TEXT SECTION |

Skip to content

Mixed-species scRNA-seq analysis guide: principles interpretation and common issues

Author: SeekGene
Time: 11 min
Words: 2.0k words
Updated: 2026-01-22
Reads: 0 times
FAQ

NOTE

Important Prerequisites

  • SeekSoul Tools does not have species-specific algorithms for mixed species samples. Mixed species samples should be converted to 10x whitelist format and analyzed using Cell Ranger
  • Multi-omics ATAC does not support mixed species analysis: 10x software cellranger arc and cellranger ATAC do not support mixed species. This guide applies only to standard RNA libraries
  • Barcode conversion tool: Refer to the Barcode-Converter utility in the bioinformatics external resources on DingTalk

Building Mixed Species Reference Genome

Data Preparation

NOTE

File Format Requirements

  • Recommended: Use GTF and FASTA files from the Ensembl database (includes optional tags for subsequent filtering)
  • If not available in Ensembl, GTF and FASTA files from other sources can be used
  • GTF format is required; GFF format is not supported
  • For GTF/GFF format specifications, refer to: Ensembl GFF/GTF Format Documentation

GTF files may contain entries related to non-polyA transcripts that overlap with protein-coding genes. Due to these overlapping annotations, reads may be marked as mapping to multiple genes (multi-mapped) and will not be used for subsequent gene quantification.

DATA SUPPLIED |
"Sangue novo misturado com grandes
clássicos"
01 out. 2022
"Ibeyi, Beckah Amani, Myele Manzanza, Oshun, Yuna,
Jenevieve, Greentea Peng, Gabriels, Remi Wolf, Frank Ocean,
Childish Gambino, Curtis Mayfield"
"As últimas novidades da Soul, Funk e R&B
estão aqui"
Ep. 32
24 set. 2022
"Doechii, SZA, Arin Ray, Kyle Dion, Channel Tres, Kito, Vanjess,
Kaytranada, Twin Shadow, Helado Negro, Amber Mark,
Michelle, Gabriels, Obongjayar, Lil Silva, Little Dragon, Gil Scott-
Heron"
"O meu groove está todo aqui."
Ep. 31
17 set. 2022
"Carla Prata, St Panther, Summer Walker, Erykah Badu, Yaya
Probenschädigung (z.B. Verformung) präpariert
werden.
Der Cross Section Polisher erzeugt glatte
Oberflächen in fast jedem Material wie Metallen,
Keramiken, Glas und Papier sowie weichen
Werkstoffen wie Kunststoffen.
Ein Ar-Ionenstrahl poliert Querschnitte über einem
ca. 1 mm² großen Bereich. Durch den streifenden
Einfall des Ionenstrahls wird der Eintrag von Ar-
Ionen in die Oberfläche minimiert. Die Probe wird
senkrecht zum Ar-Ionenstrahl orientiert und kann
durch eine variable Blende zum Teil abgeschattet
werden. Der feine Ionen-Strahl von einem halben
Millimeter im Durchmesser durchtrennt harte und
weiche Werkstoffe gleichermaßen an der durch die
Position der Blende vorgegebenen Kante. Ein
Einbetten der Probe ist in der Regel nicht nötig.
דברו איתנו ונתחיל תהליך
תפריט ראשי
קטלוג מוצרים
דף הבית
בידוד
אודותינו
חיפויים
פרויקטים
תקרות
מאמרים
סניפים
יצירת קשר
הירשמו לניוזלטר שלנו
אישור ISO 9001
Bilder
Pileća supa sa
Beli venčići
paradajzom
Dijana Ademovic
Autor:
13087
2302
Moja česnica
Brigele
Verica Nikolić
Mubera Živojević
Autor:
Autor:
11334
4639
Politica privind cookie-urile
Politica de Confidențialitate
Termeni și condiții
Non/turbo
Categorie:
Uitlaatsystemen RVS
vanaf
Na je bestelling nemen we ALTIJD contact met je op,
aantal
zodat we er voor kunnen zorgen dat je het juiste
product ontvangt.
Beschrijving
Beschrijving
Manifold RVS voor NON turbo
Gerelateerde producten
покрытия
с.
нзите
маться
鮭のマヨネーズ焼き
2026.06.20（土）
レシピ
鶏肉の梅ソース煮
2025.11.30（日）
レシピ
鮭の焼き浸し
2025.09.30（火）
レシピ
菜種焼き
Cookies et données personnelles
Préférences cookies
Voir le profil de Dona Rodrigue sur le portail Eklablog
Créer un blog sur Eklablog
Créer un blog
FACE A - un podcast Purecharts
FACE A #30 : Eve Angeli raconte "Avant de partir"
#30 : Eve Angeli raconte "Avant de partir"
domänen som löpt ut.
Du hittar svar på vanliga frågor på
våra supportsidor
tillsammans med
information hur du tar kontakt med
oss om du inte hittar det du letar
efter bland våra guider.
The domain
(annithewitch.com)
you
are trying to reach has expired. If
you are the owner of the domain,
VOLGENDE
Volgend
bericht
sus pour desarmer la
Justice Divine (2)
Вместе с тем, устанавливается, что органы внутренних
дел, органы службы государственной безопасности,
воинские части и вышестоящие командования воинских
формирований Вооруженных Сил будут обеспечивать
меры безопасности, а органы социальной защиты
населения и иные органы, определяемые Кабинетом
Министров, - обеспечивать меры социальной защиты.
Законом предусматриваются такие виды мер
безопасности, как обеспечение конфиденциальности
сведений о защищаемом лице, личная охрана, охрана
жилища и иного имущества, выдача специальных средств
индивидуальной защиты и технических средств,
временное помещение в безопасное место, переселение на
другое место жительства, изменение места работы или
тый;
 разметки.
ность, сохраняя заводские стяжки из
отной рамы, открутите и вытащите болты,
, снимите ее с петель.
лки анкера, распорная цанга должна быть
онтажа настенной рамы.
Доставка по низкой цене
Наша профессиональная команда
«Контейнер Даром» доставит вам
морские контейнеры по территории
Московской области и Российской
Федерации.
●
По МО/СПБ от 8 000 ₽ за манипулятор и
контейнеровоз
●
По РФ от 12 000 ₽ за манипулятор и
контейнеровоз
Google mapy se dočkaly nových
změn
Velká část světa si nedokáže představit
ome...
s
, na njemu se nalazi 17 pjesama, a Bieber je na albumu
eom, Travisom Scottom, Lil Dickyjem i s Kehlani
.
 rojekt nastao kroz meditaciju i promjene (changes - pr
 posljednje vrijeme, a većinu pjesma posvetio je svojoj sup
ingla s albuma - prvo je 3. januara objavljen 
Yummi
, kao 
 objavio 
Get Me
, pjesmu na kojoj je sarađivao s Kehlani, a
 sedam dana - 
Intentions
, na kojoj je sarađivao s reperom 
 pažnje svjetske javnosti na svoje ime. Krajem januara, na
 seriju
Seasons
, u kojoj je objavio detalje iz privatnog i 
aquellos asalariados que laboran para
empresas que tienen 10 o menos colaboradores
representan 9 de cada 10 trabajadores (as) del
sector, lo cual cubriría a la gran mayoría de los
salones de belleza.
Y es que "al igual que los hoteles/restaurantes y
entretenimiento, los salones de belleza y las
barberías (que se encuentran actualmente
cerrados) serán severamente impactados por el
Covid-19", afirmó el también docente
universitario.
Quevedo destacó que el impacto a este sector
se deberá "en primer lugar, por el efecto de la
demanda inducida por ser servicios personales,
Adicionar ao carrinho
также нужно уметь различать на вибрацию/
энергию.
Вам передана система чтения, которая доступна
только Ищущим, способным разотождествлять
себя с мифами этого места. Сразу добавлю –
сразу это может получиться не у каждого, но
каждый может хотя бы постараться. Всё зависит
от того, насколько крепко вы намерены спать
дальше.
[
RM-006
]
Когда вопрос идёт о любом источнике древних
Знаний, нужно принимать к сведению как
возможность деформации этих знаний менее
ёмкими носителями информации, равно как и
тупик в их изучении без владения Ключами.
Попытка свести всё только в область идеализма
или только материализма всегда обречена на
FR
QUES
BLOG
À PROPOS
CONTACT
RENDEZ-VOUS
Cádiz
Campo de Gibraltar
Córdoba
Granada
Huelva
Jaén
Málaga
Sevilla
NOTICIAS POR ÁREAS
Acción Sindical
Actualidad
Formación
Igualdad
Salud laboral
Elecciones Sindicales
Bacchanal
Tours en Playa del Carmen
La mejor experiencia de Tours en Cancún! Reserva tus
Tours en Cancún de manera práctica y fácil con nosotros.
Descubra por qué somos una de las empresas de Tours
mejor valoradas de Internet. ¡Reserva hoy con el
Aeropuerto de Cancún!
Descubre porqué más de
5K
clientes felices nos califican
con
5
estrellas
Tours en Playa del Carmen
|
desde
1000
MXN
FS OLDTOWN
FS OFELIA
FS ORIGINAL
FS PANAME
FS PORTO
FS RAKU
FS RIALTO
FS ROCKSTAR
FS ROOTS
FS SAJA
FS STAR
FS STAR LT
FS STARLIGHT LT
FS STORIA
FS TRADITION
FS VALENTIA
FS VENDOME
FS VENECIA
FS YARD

EXERCISE AIM | Rewrite the mixed-species scRNA-seq guide from "File Format Requirements" down to "subsequent gene quantification.", replacing "Ensembl" with "GENCODE" and keeping everything else unchanged. The entries come from a different source than the mixed-species scRNA-seq guide.

OUTPUT |
File Format Requirements

  • Recommended: Use GTF and FASTA files from the GENCODE database (includes optional tags for subsequent filtering)
  • If not available in GENCODE, GTF and FASTA files from other sources can be used
  • GTF format is required; GFF format is not supported
  • For GTF/GFF format specifications, refer to: GENCODE GFF/GTF Format Documentation

GTF files may contain entries related to non-polyA transcripts that overlap with protein-coding genes. Due to these overlapping annotations, reads may be marked as mapping to multiple genes (multi-mapped) and will not be used for subsequent gene quantification.